A national call for restraint in opioid prescribing has yielded dramatic progress in clinician prescribing patterns, with some notable room for improvement, according to a study by the Harvard Medical School showing a 54% drop in monthly opioid prescribing for patients who have never used these drugs or who had been off of them for at least six months.
Despite this decrease, the researchers note, a subset of physicians has persisted in prescribing opioids at concerning dosages and lengths. At the same time, others have ceased any new prescriptions for opioid pain relief, raising the question of whether some patients might be getting less than adequate treatment for their pain.
The study was based on an analysis of more than 86 million privately insured patients across the United States between 2012 and 2017. Of the nearly 11 million initial opioid prescriptions the study examined, 20% were written by dentists.
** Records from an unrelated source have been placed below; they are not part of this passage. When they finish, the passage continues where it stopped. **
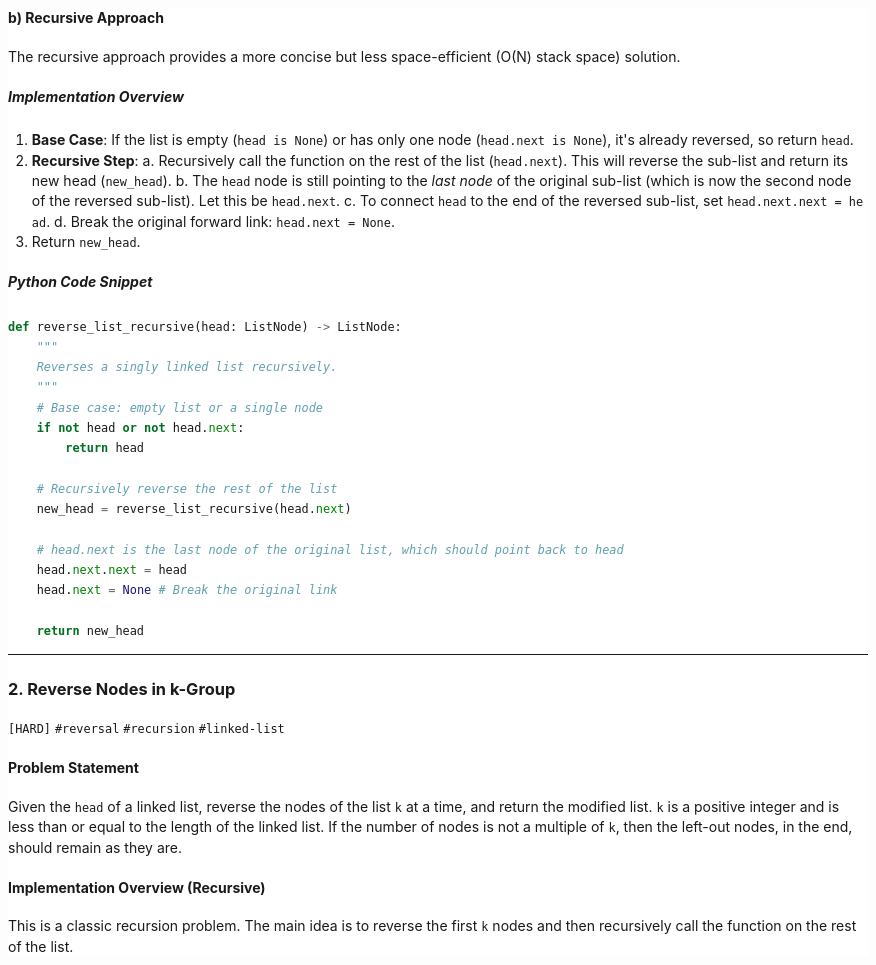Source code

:#### b) Recursive Approach

The recursive approach provides a more concise but less space-efficient (O(N) stack space) solution.

##### Implementation Overview
1.  **Base Case**: If the list is empty (`head is None`) or has only one node (`head.next is None`), it's already reversed, so return `head`.
2.  **Recursive Step**:
    a.  Recursively call the function on the rest of the list (`head.next`). This will reverse the sub-list and return its new head (`new_head`).
    b.  The `head` node is still pointing to the *last node* of the original sub-list (which is now the second node of the reversed sub-list). Let this be `head.next`.
    c.  To connect `head` to the end of the reversed sub-list, set `head.next.next = head`.
    d.  Break the original forward link: `head.next = None`.
3.  Return `new_head`.

##### Python Code Snippet
```python
def reverse_list_recursive(head: ListNode) -> ListNode:
    """
    Reverses a singly linked list recursively.
    """
    # Base case: empty list or a single node
    if not head or not head.next:
        return head

    # Recursively reverse the rest of the list
    new_head = reverse_list_recursive(head.next)

    # head.next is the last node of the original list, which should point back to head
    head.next.next = head
    head.next = None # Break the original link

    return new_head
```

---

### 2. Reverse Nodes in k-Group
`[HARD]` `#reversal` `#recursion` `#linked-list`

#### Problem Statement
Given the `head` of a linked list, reverse the nodes of the list `k` at a time, and return the modified list. `k` is a positive integer and is less than or equal to the length of the linked list. If the number of nodes is not a multiple of `k`, then the left-out nodes, in the end, should remain as they are.

#### Implementation Overview (Recursive)
This is a classic recursion problem. The main idea is to reverse the first `k` nodes and then recursively call the function on the rest of the list.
While these prescriptions were indicated for dental pain, the study did not identify specific dental procedures for these claims.
First-time prescriptions are deemed an important gateway to long-term opioid use and misuse and have become a target for risk reduction, the researchers said, adding that their results are reassuring because of the significant drop though alarming because of the persistence of potentially inappropriate prescribing in some cases and undertreatment in others.
“The challenge we have in front of us is nothing short of intricate—curbing the opioid epidemic while ensuring that we appropriately treat pain,” said Nicole Maestas, PhD, senior investigator of the study and associate professor of healthcare policy in the Blavatnik Institute at Harvard Medical School. “It’s a question of balancing the justified use of potent pain medications against the risk for opioid misuse and abuse.”
The researchers cautioned that, because the insurance claims they examined lacked details about key specifics of the clinical encounter, their analysis was not designed to determine the appropriateness of physicians’ decisions to prescribe or withhold opioids. Still, they said, the patterns of prescribing raise some concerns.
Between 2012 and 2017, the monthly incidence of initial opioid prescriptions declined by more than half, from 1.63% to 0.75%, with fewer clinicians initiating opioids for patients who have never used these drugs or who have been off of them for at least six months, also known as opioid-naïve patients. The number of providers who prescribed opioids for these patients dropped by nearly 30%, from 114,043 to 80,462.
Among the shrinking number of physicians who did initiate opioid prescriptions, risky prescribing—defined as either a morphine-equivalent dose of 50 milligrams per day or more, or any dose prescribed for longer than three days—persisted at an average rate of more than 115,000 high-risk prescriptions per month out of 15.9 million opioid-naïve individuals.
A small portion of these high-risk prescriptions were particularly alarming, the researchers noted. More than 7,700 exceeded 90 morphine milligram equivalents per day, a dose that places patients at a substantially higher risk of both nonfatal and fatal overdose.
With the United States in the midst of a crippling opioid epidemic, spurred in large part by overuse of prescription opioids, the researchers set out to analyze trends in the rate at which opioid therapy was initiated among commercially insured patients. During the years covered by the study, physicians and policymakers were paying more attention to the dangers of opioids.
One major turning point during this time was the prominent release of prescribing guidelines in 2016 by the Centers for Disease Control and Prevention, which were meant to cut back on prescriptions of high-dosage and long-duration courses of opioids, the researchers said.
The researchers used de-identified insurance data clams from BCBS Axis, the largest collection of commercial insurance claims, medical-professional, and cost of care information. They estimated the percentage of opioid-naïve individuals receiving a new opioid prescription, the percentage receiving a long-duration or high-dose opioid prescription, and the number of clinicians who started any opioid-naïve patient on opioid therapy.
The sample consisted of 15,897,673 opioid-naïve patients each month, representing a total of 63,817,512 opioid-naïve individuals over the five-year study period. Above all, the researchers said, the findings underscore the need for further analysis into how clinical decisions are made about whether to use opioids and, if so, at what dose and for how long.
“The ultimate goal should be creating interventions that promote safer prescribing by balancing the importance of pain relief with the risks of opioid treatment, rather than an all or nothing approach,” said Maestas.
The study, “Initial Opioid Prescriptions Among US Commercially Insured Patients, 2012-2017,” was published by The New England Journal of Medicine.